Tally the lines in the items below that contain the string "della", treating uppercase and lowercase as different. Reply with the number alone.

....

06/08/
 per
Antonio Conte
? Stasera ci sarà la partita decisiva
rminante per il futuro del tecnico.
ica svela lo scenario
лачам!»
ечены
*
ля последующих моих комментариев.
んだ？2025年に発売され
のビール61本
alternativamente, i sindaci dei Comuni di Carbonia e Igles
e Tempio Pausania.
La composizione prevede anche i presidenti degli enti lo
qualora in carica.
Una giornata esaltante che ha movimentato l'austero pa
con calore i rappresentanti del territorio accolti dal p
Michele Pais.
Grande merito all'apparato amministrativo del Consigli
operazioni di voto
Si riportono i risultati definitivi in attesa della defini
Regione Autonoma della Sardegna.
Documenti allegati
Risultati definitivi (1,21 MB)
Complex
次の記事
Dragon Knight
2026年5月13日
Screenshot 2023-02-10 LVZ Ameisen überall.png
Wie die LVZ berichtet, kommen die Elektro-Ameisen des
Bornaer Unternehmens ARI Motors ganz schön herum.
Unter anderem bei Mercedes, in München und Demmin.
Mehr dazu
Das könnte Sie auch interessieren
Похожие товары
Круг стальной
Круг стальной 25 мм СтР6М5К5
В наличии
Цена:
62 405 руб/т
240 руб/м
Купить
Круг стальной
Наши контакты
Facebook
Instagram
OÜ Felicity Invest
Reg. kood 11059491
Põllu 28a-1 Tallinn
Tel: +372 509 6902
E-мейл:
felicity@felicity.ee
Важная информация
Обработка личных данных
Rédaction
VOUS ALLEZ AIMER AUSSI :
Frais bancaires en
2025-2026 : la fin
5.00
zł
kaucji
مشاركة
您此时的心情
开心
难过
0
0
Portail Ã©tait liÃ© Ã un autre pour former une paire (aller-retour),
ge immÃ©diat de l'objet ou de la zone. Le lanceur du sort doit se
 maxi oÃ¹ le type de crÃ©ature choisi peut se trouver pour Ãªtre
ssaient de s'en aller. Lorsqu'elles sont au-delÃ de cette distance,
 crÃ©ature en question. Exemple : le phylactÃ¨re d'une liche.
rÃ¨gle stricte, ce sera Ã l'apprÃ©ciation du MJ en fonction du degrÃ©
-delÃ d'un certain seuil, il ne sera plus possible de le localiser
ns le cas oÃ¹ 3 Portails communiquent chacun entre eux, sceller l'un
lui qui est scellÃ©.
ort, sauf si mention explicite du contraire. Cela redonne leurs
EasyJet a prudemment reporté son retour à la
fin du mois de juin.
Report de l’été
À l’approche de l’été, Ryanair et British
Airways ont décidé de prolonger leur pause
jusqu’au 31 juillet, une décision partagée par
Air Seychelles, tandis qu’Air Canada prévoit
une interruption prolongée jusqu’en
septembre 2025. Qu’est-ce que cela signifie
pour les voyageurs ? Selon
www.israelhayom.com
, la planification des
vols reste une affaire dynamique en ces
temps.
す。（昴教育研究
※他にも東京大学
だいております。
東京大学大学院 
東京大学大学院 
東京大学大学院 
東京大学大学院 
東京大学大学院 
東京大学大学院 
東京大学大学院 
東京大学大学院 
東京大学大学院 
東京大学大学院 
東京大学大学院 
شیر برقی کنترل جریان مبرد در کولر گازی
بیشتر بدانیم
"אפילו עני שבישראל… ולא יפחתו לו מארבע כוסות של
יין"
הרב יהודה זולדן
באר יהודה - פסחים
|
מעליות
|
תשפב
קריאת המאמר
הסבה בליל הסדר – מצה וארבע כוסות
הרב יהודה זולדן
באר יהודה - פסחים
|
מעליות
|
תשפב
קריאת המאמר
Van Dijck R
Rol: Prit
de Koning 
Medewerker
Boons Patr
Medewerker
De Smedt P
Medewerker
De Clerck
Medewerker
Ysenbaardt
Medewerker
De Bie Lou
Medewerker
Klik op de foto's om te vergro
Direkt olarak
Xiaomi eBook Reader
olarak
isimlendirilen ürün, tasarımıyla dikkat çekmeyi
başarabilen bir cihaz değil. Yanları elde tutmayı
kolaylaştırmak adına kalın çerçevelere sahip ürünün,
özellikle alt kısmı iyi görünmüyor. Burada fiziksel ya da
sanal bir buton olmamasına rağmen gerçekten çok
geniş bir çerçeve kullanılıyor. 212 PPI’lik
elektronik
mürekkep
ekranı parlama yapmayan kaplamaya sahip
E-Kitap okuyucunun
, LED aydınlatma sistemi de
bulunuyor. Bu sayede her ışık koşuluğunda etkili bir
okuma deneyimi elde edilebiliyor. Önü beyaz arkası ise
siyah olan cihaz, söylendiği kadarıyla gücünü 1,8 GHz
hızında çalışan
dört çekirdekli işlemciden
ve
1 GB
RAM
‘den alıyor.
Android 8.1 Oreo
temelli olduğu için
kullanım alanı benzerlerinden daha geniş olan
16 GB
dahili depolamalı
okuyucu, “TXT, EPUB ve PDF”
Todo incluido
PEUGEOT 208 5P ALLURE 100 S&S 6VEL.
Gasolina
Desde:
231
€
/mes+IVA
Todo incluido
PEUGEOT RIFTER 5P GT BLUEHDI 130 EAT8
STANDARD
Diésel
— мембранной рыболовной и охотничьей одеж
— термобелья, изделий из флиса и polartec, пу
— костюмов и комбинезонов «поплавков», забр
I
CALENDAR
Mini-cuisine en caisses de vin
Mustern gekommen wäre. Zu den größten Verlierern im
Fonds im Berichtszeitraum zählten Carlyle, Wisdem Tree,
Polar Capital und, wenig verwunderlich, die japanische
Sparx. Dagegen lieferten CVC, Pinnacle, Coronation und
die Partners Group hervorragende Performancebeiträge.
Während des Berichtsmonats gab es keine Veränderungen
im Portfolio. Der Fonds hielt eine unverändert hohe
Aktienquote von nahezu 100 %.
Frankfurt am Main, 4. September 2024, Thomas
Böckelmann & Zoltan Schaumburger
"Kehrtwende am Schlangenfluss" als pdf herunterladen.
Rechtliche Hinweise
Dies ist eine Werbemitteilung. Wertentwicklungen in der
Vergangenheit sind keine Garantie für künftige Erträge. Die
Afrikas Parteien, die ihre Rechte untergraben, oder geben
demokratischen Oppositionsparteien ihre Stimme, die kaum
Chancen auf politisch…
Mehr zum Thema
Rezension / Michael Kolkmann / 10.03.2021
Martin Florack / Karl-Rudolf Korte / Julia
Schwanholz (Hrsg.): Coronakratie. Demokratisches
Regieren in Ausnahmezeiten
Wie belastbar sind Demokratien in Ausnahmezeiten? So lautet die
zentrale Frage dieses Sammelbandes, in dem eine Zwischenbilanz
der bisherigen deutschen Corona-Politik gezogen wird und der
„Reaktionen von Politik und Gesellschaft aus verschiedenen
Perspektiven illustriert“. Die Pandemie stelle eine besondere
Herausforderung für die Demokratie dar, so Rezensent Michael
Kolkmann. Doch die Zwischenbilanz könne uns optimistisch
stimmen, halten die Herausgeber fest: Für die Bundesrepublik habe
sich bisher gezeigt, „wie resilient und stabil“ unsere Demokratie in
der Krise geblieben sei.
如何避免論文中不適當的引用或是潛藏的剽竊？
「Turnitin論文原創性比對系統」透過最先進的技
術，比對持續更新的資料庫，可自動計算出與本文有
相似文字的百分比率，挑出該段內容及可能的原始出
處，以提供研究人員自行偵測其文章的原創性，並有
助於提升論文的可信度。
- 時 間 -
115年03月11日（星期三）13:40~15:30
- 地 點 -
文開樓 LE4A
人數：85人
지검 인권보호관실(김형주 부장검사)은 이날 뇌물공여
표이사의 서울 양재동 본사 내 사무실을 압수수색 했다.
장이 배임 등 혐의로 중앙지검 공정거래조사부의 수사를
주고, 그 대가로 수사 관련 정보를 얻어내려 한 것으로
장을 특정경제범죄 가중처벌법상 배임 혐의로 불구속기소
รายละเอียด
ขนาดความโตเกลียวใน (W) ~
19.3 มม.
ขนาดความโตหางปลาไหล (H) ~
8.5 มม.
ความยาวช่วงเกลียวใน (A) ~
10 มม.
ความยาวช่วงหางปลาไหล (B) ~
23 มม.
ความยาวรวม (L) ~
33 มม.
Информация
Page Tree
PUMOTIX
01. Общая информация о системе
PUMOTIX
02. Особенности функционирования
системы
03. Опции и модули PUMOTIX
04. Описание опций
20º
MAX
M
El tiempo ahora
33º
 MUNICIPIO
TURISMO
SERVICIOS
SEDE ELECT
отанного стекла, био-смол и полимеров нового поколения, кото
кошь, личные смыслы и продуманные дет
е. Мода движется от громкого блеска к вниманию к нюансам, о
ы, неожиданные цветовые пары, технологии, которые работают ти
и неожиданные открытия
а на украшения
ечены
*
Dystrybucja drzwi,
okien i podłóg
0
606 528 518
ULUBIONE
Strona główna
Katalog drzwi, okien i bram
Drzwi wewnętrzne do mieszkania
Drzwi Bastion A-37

....

**Exercise response**
2